As we talked, I heard a caller next to me deep in conversation with another voter. “Yes, I’m sixty, and my partner and I have been together 40 years… oh, that’s longer than your marriage? Yes, well, I just hope we can get legally married before we both turn 90… Go to Iowa? No,” he laughed. “What would we tell my mother? Yes, Minnesota. It’s home.”

There’s the humor I’ve been looking for, and it’s not cynical, not sarcastic, but gentle, hopeful, knowing, a reminder that underneath it all we’re talking about the deepest good we can find within ourselves and offer to another. It’s not about a definition. It's not even about rights. It's even more inalienable.

“So you’ll vote no?” I hear him say. “Great. Thank you.” because he knows what I also know inside. We’re talking about something larger than any law or constitution, something that can’t be legislated or judged, but something we need society to honor and protect no matter where it is found and regardless of gender, race, and sexual orientation. We’re talking about love.

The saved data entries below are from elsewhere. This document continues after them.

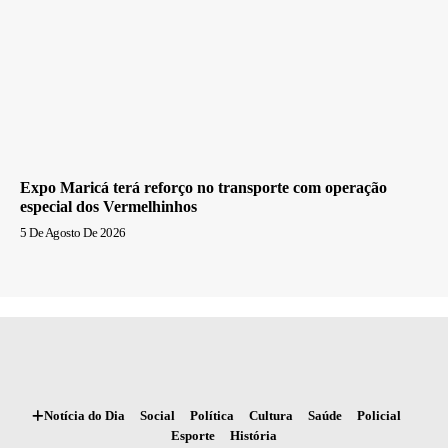
Expo Maricá terá reforço no transporte com operação
especial dos Vermelhinhos
5 De Agosto De 2026
Notícia do Dia
Social
Política
Cultura
Saúde
Policial
Esporte
História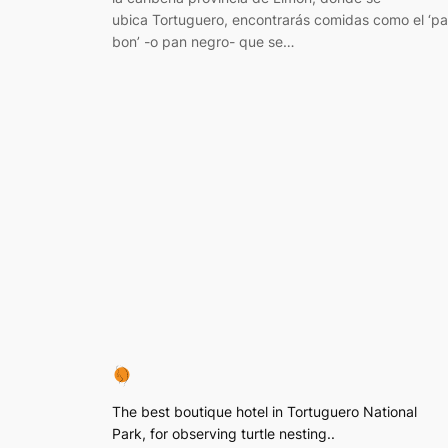
ubica Tortuguero, encontrarás comidas como el ‘p
bon’ -o pan negro- que se…
The best boutique hotel in Tortuguero National
Park, for observing turtle nesting..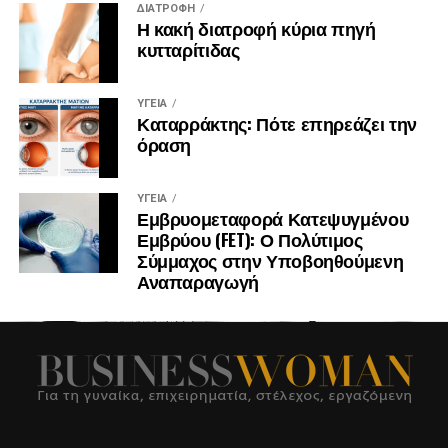
ΔΙΑΤΡΟΦΉ
Η κακή διατροφή κύρια πηγή
κυτταρίτιδας
ΥΓΕΊΑ
Καταρράκτης: Πότε επηρεάζει την
όραση
ΥΓΕΊΑ
Εμβρυομεταφορά Κατεψυγμένου
Εμβρύου (FET): Ο Πολύτιμος
Σύμμαχος στην Υποβοηθούμενη
Αναπαραγωγή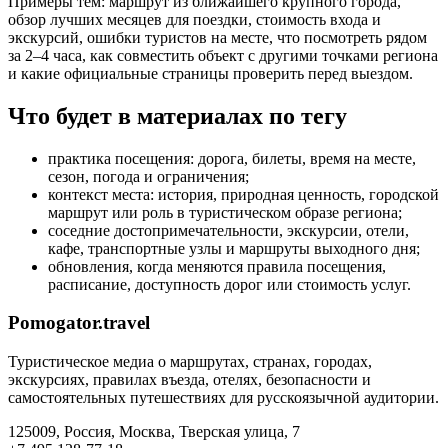
Примеры тем: маршрут из ближайшего крупного города,
обзор лучших месяцев для поездки, стоимость входа и
экскурсий, ошибки туристов на месте, что посмотреть рядом
за 2–4 часа, как совместить объект с другими точками региона
и какие официальные страницы проверить перед выездом.
Что будет в материалах по тегу
практика посещения: дорога, билеты, время на месте,
сезон, погода и ограничения;
контекст места: история, природная ценность, городской
маршрут или роль в туристическом образе региона;
соседние достопримечательности, экскурсии, отели,
кафе, транспортные узлы и маршруты выходного дня;
обновления, когда меняются правила посещения,
расписание, доступность дорог или стоимость услуг.
Pomogator.travel
Туристическое медиа о маршрутах, странах, городах,
экскурсиях, правилах въезда, отелях, безопасности и
самостоятельных путешествиях для русскоязычной аудитории.
125009, Россия, Москва, Тверская улица, 7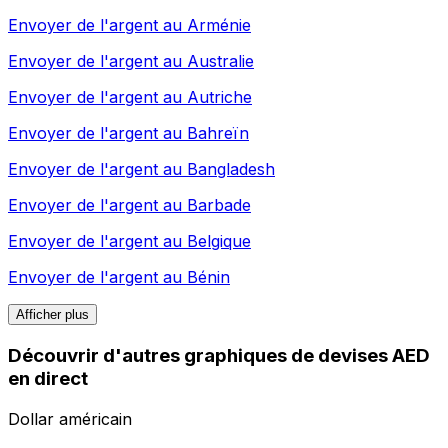
Envoyer de l'argent au
Arménie
Envoyer de l'argent au
Australie
Envoyer de l'argent au
Autriche
Envoyer de l'argent au
Bahreïn
Envoyer de l'argent au
Bangladesh
Envoyer de l'argent au
Barbade
Envoyer de l'argent au
Belgique
Envoyer de l'argent au
Bénin
Afficher plus
Découvrir d'autres graphiques de devises AED
en direct
Dollar américain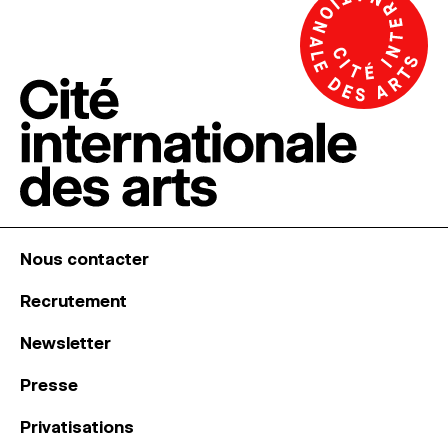
Nous contacter
Recrutement
Newsletter
Presse
Privatisations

“Thanks for your time tonight, Mary” I hear myself say. “I hear that you’re still undecided. I also hear that in your heart you want one thing and in your head you want another. That’s honest. I hope between now and the election you’ll talk with those friends your husband stood up for and ask them to share with you what their marriage means to them. They might be waiting for you to ask, and it might help you feel less torn… You will? Great. It’s been good talking with you.” And I mean it. “Have a good night.”